# Liquid sloshing sound in back area



## Royalwapiti (Apr 1, 2015)

The car has 500 miles. 2014 2LT auto, gasoline fuel. 

My wife drives the Cruze every day and says she hears the sound of liquid sloshing around. She described it as a half full cooler of water sloshing around for a very brief moment when she accelerates.

Is it the gas tank?

I saw another post where the noise was in the dash area and it was coolant, our coolant level has not changed. The spare tire well is dry. Floors are dry. 

Ideas?


----------



## Robby (Mar 1, 2013)

Possibly fuel slosh but your lady has some seriously good hearing.

Fill the tank and see if the sound changes or disappears.....less airspace to slosh about.....if it is now gone I can only recommend a bit of radio volume.....her good hearing is her downfall if filling the tank changes the sound.

Rob


----------



## Couch (Oct 11, 2013)

i hear my evap canister cycling sometimes in my car. usually when i'm in a drivethru lineup. could possibly be this as it sounds like water sloshing for a few seconds.


----------



## ChevyGuy (Dec 13, 2014)

Check the spare tire area under the trunk floor. If you're got a leak letting rain in (and a few members here have experienced that), that's where the water will collect.


----------



## Robby (Mar 1, 2013)

ChevyGuy said:


> Check the spare tire area under the trunk floor. If you're got a leak letting rain in (and a few members here have experienced that), that's where the water will collect.


OP already checked his tire well.....dry.

Rob


----------



## ChevyGuy (Dec 13, 2014)

Robby said:


> OP already checked his tire well.....dry.


OK, I missed that.
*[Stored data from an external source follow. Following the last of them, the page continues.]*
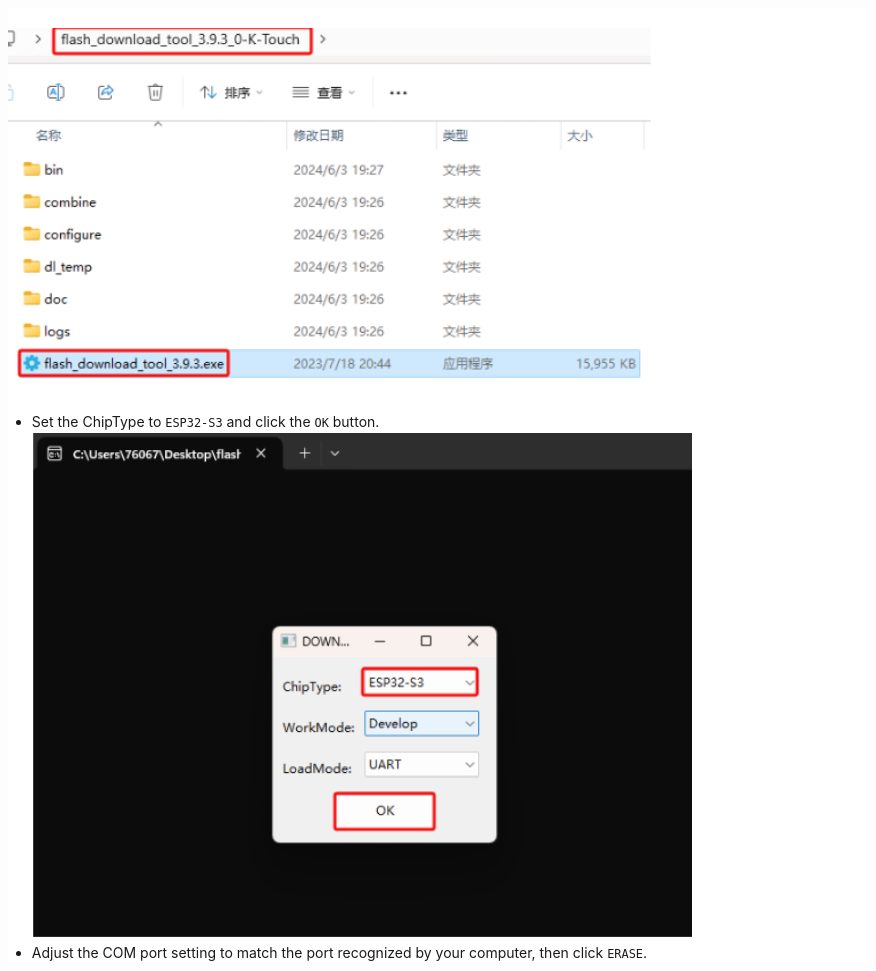 <br><img src=img/K_Touch/flash_down1.png width="660"/>
* Set the ChipType to `ESP32-S3` and click the `OK` button.
<br><img src=img/K_Touch/flash_down2.png width="660"/>
* Adjust the COM port setting to match the port recognized by your computer, then click `ERASE`.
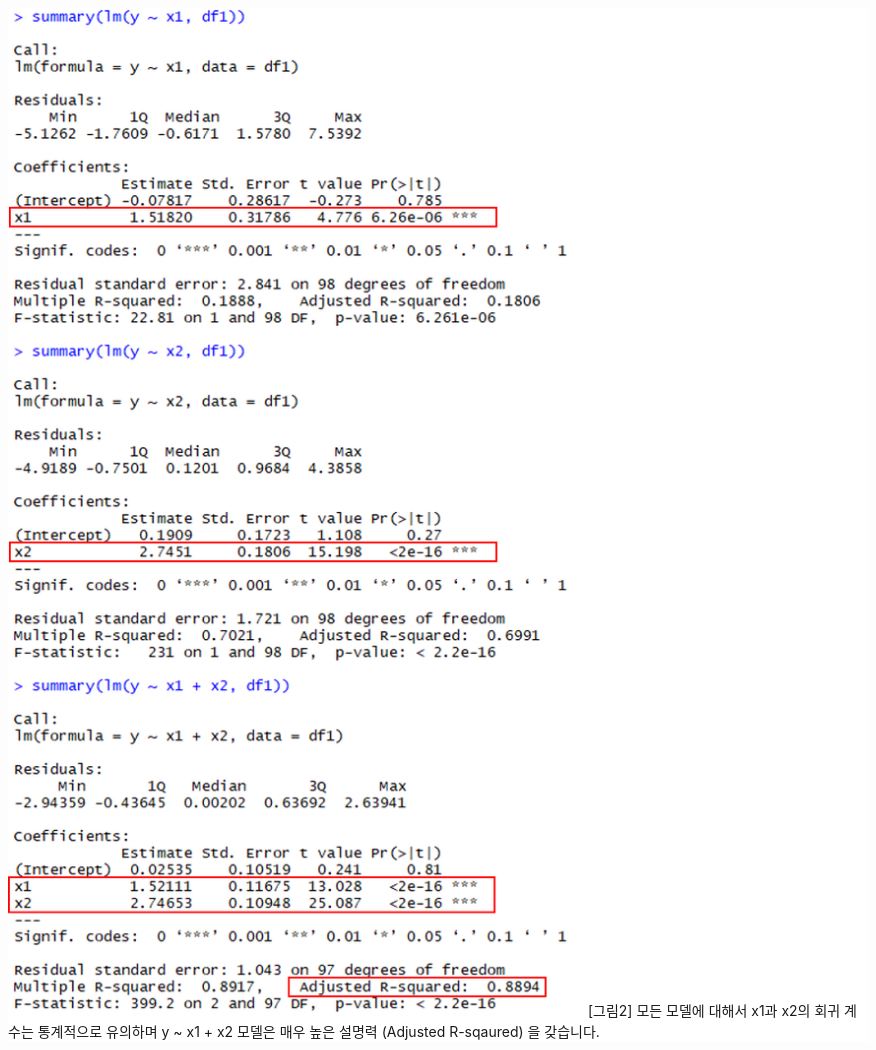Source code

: <img src="/assets/study/domain_knowledge_n_causal_inference/df1_model_result.png" style="width:6in" />
[그림2] 모든 모델에 대해서 x1과 x2의 회귀 계수는 통계적으로 유의하며 y ~ x1 + x2 모델은 매우 높은 설명력 (Adjusted R-sqaured) 을 갖습니다.
</p>

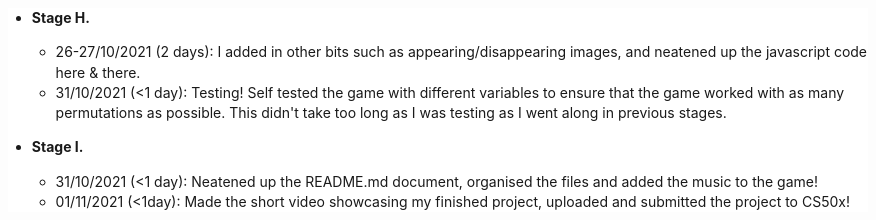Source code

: * **Stage H.**
  * 26-27/10/2021 (2 days): I added in other bits such as appearing/disappearing images, and neatened up the javascript code here & there. 
  * 31/10/2021 (<1 day): Testing! Self tested the game with different variables to ensure that the game worked with as many permutations as possible.  This didn't take too long as I was testing as I went along in previous stages.

* **Stage I.**
  * 31/10/2021 (<1 day): Neatened up the README.md document, organised the files and added the music to the game!
  * 01/11/2021 (<1day): Made the short video showcasing my finished project, uploaded and submitted the project to CS50x!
Where is the sound coming from? You may have to ride with her to track it down.

It could be a drain issue with the AC/Heater. Coolant is only one source of water for that. (A/C condensate is another.) I think there's also that "tray" area outside just at the base of the windshield. Those drain holes seem real small and I think would be prone to getting plugged up to me.


----------



## Royalwapiti (Apr 1, 2015)

Ok, this thread can go down to the recycle bin.

I didn't ever listen for the sound because I have a moderate hearing loss and can't hear squat. I did look in the trunk as mentioned earlier. So tonight I drive the car for the second time, my wife is passenger. I asked if she ever filled the fuel tank to listen for the sloshing sound. She says oh I found this the other day. She holds up a 32 ounce water bottle my son left in the backseat. It was half full and very sloshy!

So as I said the moderators can delete this thread. By the way, the car has 550 miles on it tonight.


----------



## peligro911 (Apr 8, 2015)

Royalwapiti said:


> Ok, this thread can go down to the recycle bin.
> 
> I didn't ever listen for the sound because I have a moderate hearing loss and can't hear squat. I did look in the trunk as mentioned earlier. So tonight I drive the car for the second time, my wife is passenger. I asked if she ever filled the fuel tank to listen for the sloshing sound. She says oh I found this the other day. She holds up a 32 ounce water bottle my son left in the backseat. It was half full and very sloshy!
> 
> So as I said the moderators can delete this thread. By the way, the car has 550 miles on it tonight.


Haha classic !!! 


Sent from AutoGuide.com Free App


----------



## NickD (Dec 10, 2011)

Wives? Mine was complaining about rattles in her plastic door compartment, she was just tossing her makeup in there. She purchased a pouch to put all that stuff in, solved that problem.

Swear she has better hearing than our German Shepherd dog that is supposed to have fantastic hearing. LOL, she starts barking when someone puts a foot in our yard before he does.


----------



## Tonyb92681 (Aug 2, 2014)

Make sure the weep holes in the bottom of the doors are clogged. That happens from time to time, and rainwater can accumulate in the hollow panels. I've had to clear mine a few times over the year. 


Sent from AutoGuide.com Free App


----------



## obermd (Mar 3, 2012)

We had one member who had a rattle they couldn't find. Took their Cruze to the dealership and the tech pulled an empty soda can out from under one of the front seats. At least you didn't get this far.


----------